Il parto in anonimato non è una novità del terzo millennio. Negli anni ’80, ricorda Cascioli, le madri in difficoltà — alcune affette da AIDS, altre sole e marginalizzate — potevano lasciare i bambini nei brefotrofi o nelle “ruote” degli ospedali, lasciando un segno, un oggetto personale, per poterli riconoscere in futuro. Quei bambini hanno avuto una seconda possibilità grazie a famiglie pronte ad accoglierli, a procedure veloci, a medici attenti. Oggi? Troppe donne restano invisibili, troppo spesso ignorate dal sistema, e i bambini ne pagano il prezzo.

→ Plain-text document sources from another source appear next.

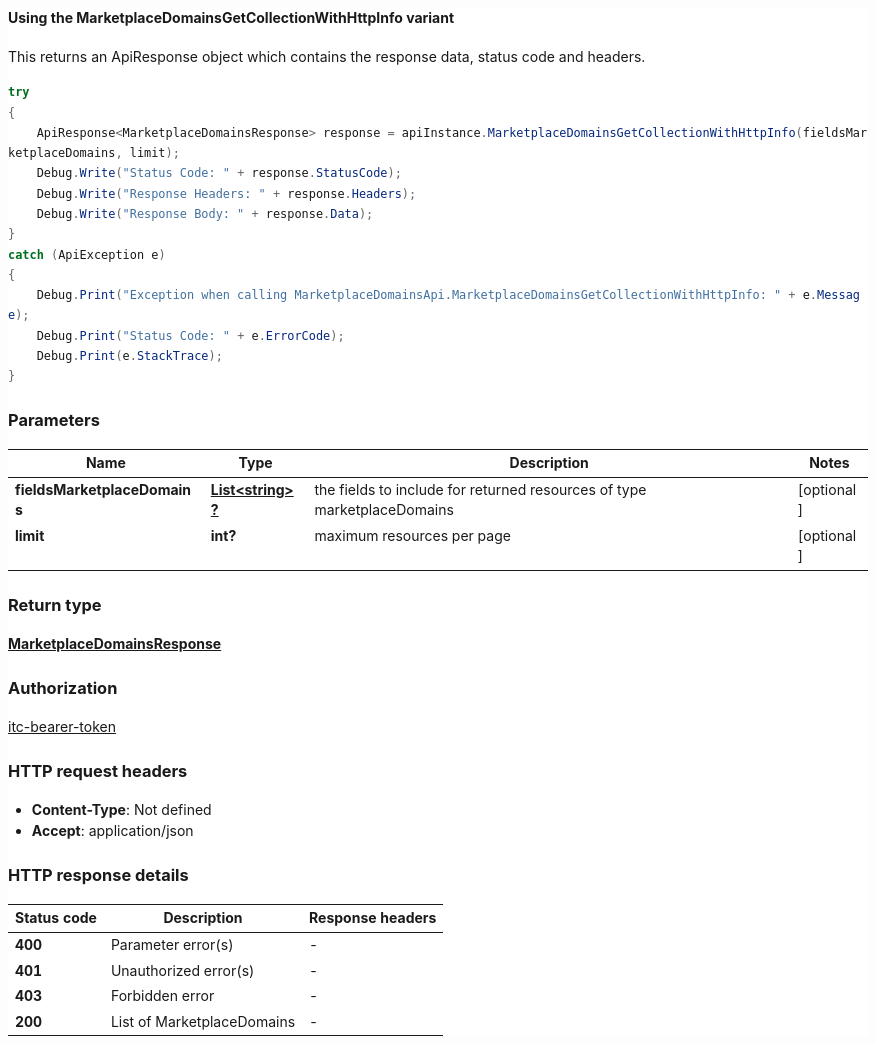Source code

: #### Using the MarketplaceDomainsGetCollectionWithHttpInfo variant
This returns an ApiResponse object which contains the response data, status code and headers.

```csharp
try
{
    ApiResponse<MarketplaceDomainsResponse> response = apiInstance.MarketplaceDomainsGetCollectionWithHttpInfo(fieldsMarketplaceDomains, limit);
    Debug.Write("Status Code: " + response.StatusCode);
    Debug.Write("Response Headers: " + response.Headers);
    Debug.Write("Response Body: " + response.Data);
}
catch (ApiException e)
{
    Debug.Print("Exception when calling MarketplaceDomainsApi.MarketplaceDomainsGetCollectionWithHttpInfo: " + e.Message);
    Debug.Print("Status Code: " + e.ErrorCode);
    Debug.Print(e.StackTrace);
}
```

### Parameters

| Name | Type | Description | Notes |
|------|------|-------------|-------|
| **fieldsMarketplaceDomains** | [**List&lt;string&gt;?**](string.md) | the fields to include for returned resources of type marketplaceDomains | [optional]  |
| **limit** | **int?** | maximum resources per page | [optional]  |

### Return type

[**MarketplaceDomainsResponse**](MarketplaceDomainsResponse.md)

### Authorization

[itc-bearer-token](../README.md#itc-bearer-token)

### HTTP request headers

 - **Content-Type**: Not defined
 - **Accept**: application/json


### HTTP response details
| Status code | Description | Response headers |
|-------------|-------------|------------------|
| **400** | Parameter error(s) |  -  |
| **401** | Unauthorized error(s) |  -  |
| **403** | Forbidden error |  -  |
| **200** | List of MarketplaceDomains |  -  |
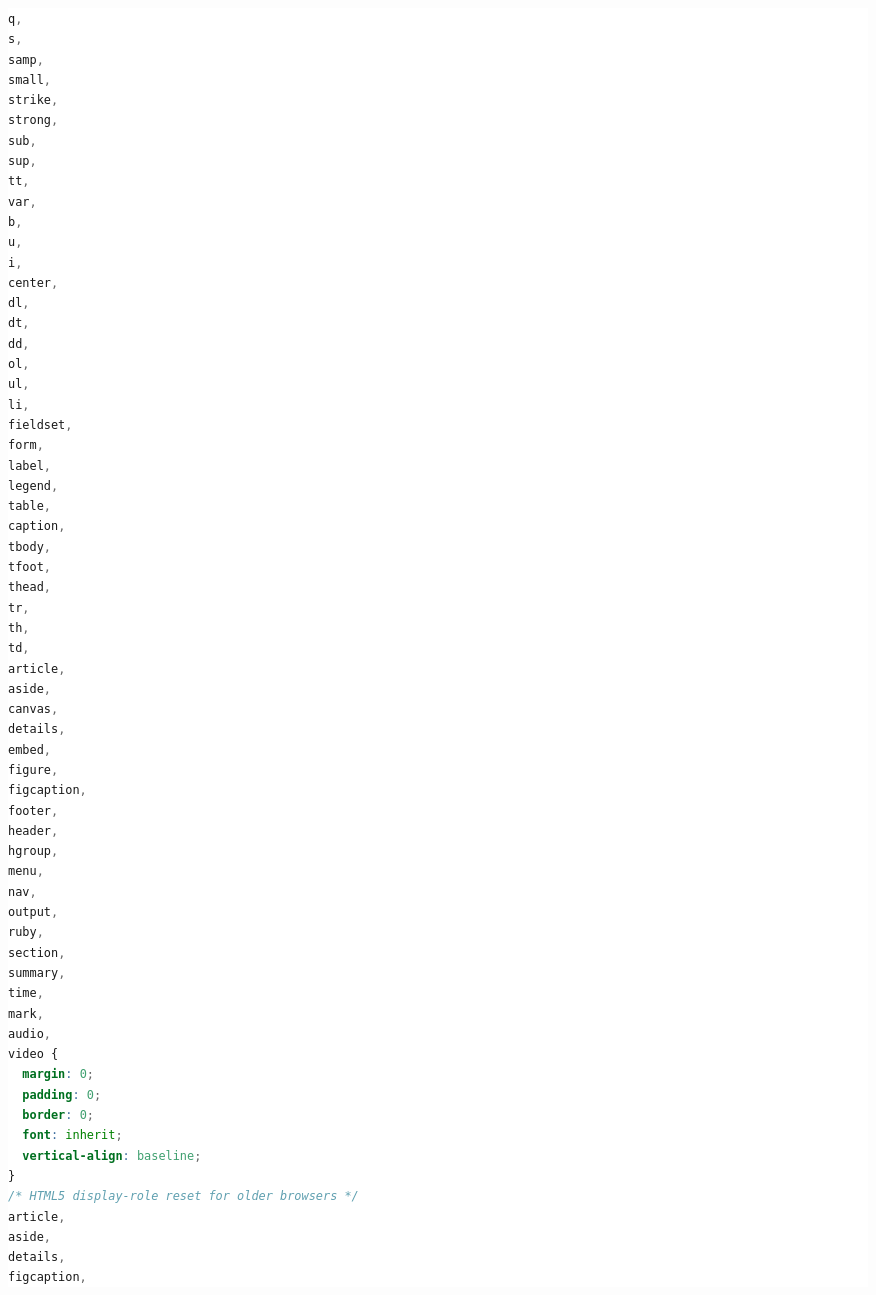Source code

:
 ```css
q,
s,
samp,
small,
strike,
strong,
sub,
sup,
tt,
var,
b,
u,
i,
center,
dl,
dt,
dd,
ol,
ul,
li,
fieldset,
form,
label,
legend,
table,
caption,
tbody,
tfoot,
thead,
tr,
th,
td,
article,
aside,
canvas,
details,
embed,
figure,
figcaption,
footer,
header,
hgroup,
menu,
nav,
output,
ruby,
section,
summary,
time,
mark,
audio,
video {
  margin: 0;
  padding: 0;
  border: 0;
  font: inherit;
  vertical-align: baseline;
}
/* HTML5 display-role reset for older browsers */
article,
aside,
details,
figcaption,
```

È inaccettabile che, in un Paese moderno, l’ignoranza sulla legge diventi causa di morte o abbandono. Non parliamo di teoria: parliamo di vite concrete. Eppure, la risposta istituzionale è lenta, i servizi disorganizzati, la comunicazione assente. Cascioli denuncia con fermezza: non basta una legge se chi dovrebbe applicarla e diffonderla resta passivo. Non è solo un problema medico: è un problema di coscienza civile.
Ogni giorno, nella disperazione, madri e bambini rischiano. Ogni giorno, un’informazione mancata può diventare un dramma irreversibile. Il parto in anonimato non è una fantasia, è una rete di sicurezza che la società ha il dovere morale di far conoscere, promuovere, applicare. Non parliamo di casi isolati: la tragedia silenziosa esiste ancora. È ora che la legge diventi pratica quotidiana, che le Asl siano davvero vicine alle madri, che le informazioni raggiungano chi è in difficoltà. Perché ogni bambino salvato è una vittoria sulla violenza, sull’indifferenza e sulla solitudine.
La domanda che Cascioli lascia sospesa è provocatoria: «Dopo il parto, chi si prende cura di queste donne?» La risposta, drammaticamente semplice, mostra il nodo di tutto: nessuno, se non chi ha il coraggio di intervenire. In un mondo che non tutela i più deboli, la coscienza di ciascuno diventa l’ultima barriera tra la vita e la morte. La legge esiste, la possibilità c’è. Resta da chiedersi: chi avrà il coraggio di informare, di ascoltare, di agire?